Monday, June 30, 2008

One less vacant spot in Chicago

If you were to judge by our blog alone, it would seem that we've been lounging around, popping bon bons over the past weeks.

Probably the biggest accomplishment has been to secure our brewery's location. We looked at a lot of places. I'm guessing around 20-25. All in the city, and all with some promise. This was the first time we'd researched commercial space, so we found ourselves once again ferociously schooled in the Ways of the World. Any kind of manufacturing has physical logistics. When it comes to a brewery, most of those logistics have to do with the need to use gratuitous amounts of water. In the brew vessels, around the brew vessels, under the brew vessels. This requirement definitely narrowed our choices conveniently.

Anyway, if you want to know more about what finding a space for a brewery is like, buy us a beer sometime and we'll regale you with stories. For now, let it be known that the new home of Metropolitan Brewing is: 5121 N Ravenswood, Chicago. Folks, this was exactly the location we wanted! We lived in the Ravenswood neighborhood for 4 years. Had we not been booted by the condoization of our apartment building, we'd still be there.
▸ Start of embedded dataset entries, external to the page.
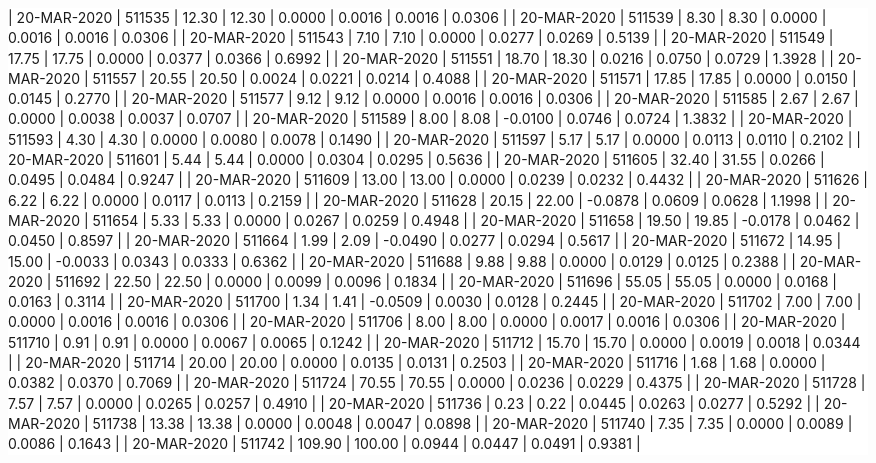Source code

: | 20-MAR-2020 | 511535 | 12.30 | 12.30 | 0.0000 | 0.0016 | 0.0016 | 0.0306 |
| 20-MAR-2020 | 511539 | 8.30 | 8.30 | 0.0000 | 0.0016 | 0.0016 | 0.0306 |
| 20-MAR-2020 | 511543 | 7.10 | 7.10 | 0.0000 | 0.0277 | 0.0269 | 0.5139 |
| 20-MAR-2020 | 511549 | 17.75 | 17.75 | 0.0000 | 0.0377 | 0.0366 | 0.6992 |
| 20-MAR-2020 | 511551 | 18.70 | 18.30 | 0.0216 | 0.0750 | 0.0729 | 1.3928 |
| 20-MAR-2020 | 511557 | 20.55 | 20.50 | 0.0024 | 0.0221 | 0.0214 | 0.4088 |
| 20-MAR-2020 | 511571 | 17.85 | 17.85 | 0.0000 | 0.0150 | 0.0145 | 0.2770 |
| 20-MAR-2020 | 511577 | 9.12 | 9.12 | 0.0000 | 0.0016 | 0.0016 | 0.0306 |
| 20-MAR-2020 | 511585 | 2.67 | 2.67 | 0.0000 | 0.0038 | 0.0037 | 0.0707 |
| 20-MAR-2020 | 511589 | 8.00 | 8.08 | -0.0100 | 0.0746 | 0.0724 | 1.3832 |
| 20-MAR-2020 | 511593 | 4.30 | 4.30 | 0.0000 | 0.0080 | 0.0078 | 0.1490 |
| 20-MAR-2020 | 511597 | 5.17 | 5.17 | 0.0000 | 0.0113 | 0.0110 | 0.2102 |
| 20-MAR-2020 | 511601 | 5.44 | 5.44 | 0.0000 | 0.0304 | 0.0295 | 0.5636 |
| 20-MAR-2020 | 511605 | 32.40 | 31.55 | 0.0266 | 0.0495 | 0.0484 | 0.9247 |
| 20-MAR-2020 | 511609 | 13.00 | 13.00 | 0.0000 | 0.0239 | 0.0232 | 0.4432 |
| 20-MAR-2020 | 511626 | 6.22 | 6.22 | 0.0000 | 0.0117 | 0.0113 | 0.2159 |
| 20-MAR-2020 | 511628 | 20.15 | 22.00 | -0.0878 | 0.0609 | 0.0628 | 1.1998 |
| 20-MAR-2020 | 511654 | 5.33 | 5.33 | 0.0000 | 0.0267 | 0.0259 | 0.4948 |
| 20-MAR-2020 | 511658 | 19.50 | 19.85 | -0.0178 | 0.0462 | 0.0450 | 0.8597 |
| 20-MAR-2020 | 511664 | 1.99 | 2.09 | -0.0490 | 0.0277 | 0.0294 | 0.5617 |
| 20-MAR-2020 | 511672 | 14.95 | 15.00 | -0.0033 | 0.0343 | 0.0333 | 0.6362 |
| 20-MAR-2020 | 511688 | 9.88 | 9.88 | 0.0000 | 0.0129 | 0.0125 | 0.2388 |
| 20-MAR-2020 | 511692 | 22.50 | 22.50 | 0.0000 | 0.0099 | 0.0096 | 0.1834 |
| 20-MAR-2020 | 511696 | 55.05 | 55.05 | 0.0000 | 0.0168 | 0.0163 | 0.3114 |
| 20-MAR-2020 | 511700 | 1.34 | 1.41 | -0.0509 | 0.0030 | 0.0128 | 0.2445 |
| 20-MAR-2020 | 511702 | 7.00 | 7.00 | 0.0000 | 0.0016 | 0.0016 | 0.0306 |
| 20-MAR-2020 | 511706 | 8.00 | 8.00 | 0.0000 | 0.0017 | 0.0016 | 0.0306 |
| 20-MAR-2020 | 511710 | 0.91 | 0.91 | 0.0000 | 0.0067 | 0.0065 | 0.1242 |
| 20-MAR-2020 | 511712 | 15.70 | 15.70 | 0.0000 | 0.0019 | 0.0018 | 0.0344 |
| 20-MAR-2020 | 511714 | 20.00 | 20.00 | 0.0000 | 0.0135 | 0.0131 | 0.2503 |
| 20-MAR-2020 | 511716 | 1.68 | 1.68 | 0.0000 | 0.0382 | 0.0370 | 0.7069 |
| 20-MAR-2020 | 511724 | 70.55 | 70.55 | 0.0000 | 0.0236 | 0.0229 | 0.4375 |
| 20-MAR-2020 | 511728 | 7.57 | 7.57 | 0.0000 | 0.0265 | 0.0257 | 0.4910 |
| 20-MAR-2020 | 511736 | 0.23 | 0.22 | 0.0445 | 0.0263 | 0.0277 | 0.5292 |
| 20-MAR-2020 | 511738 | 13.38 | 13.38 | 0.0000 | 0.0048 | 0.0047 | 0.0898 |
| 20-MAR-2020 | 511740 | 7.35 | 7.35 | 0.0000 | 0.0089 | 0.0086 | 0.1643 |
| 20-MAR-2020 | 511742 | 109.90 | 100.00 | 0.0944 | 0.0447 | 0.0491 | 0.9381 |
Of course, we love you all dearly but don't come to visit just yet. The space was an auto-body shop for the last 15 years and the phrase "we need to clean this place up" has taken on a whole new scope. Sandblasters have stripped the rafters down to the wood and the walls down to the brick. In dramatic and ironic contrast, the floor is covered with 6 inches of oily, paint-soaked sand. Next, we patch and customize the cement floor. See again, there's the whole water aspect coming into play. The brewhouse needs to sit on a floor that slopes and drains to a trench. Personally, I'm hoping to get a chance to try using a jackhammer.

Now that we have our location, the floodgates have been rent asunder. Now we start dealing with our licensing, the TTB, build-out, etc. Our equipment broker told me that he's never delivered a brewhouse to a complete space, just sitting there ready for the equipment to be screwed down. I told him that we would be the first. I went further to predict that we'd be reclined in lawn chairs in the dock doorway sipping coffee on the morning of our delivery. I can already smell that plate of crow he'll be fixing for me.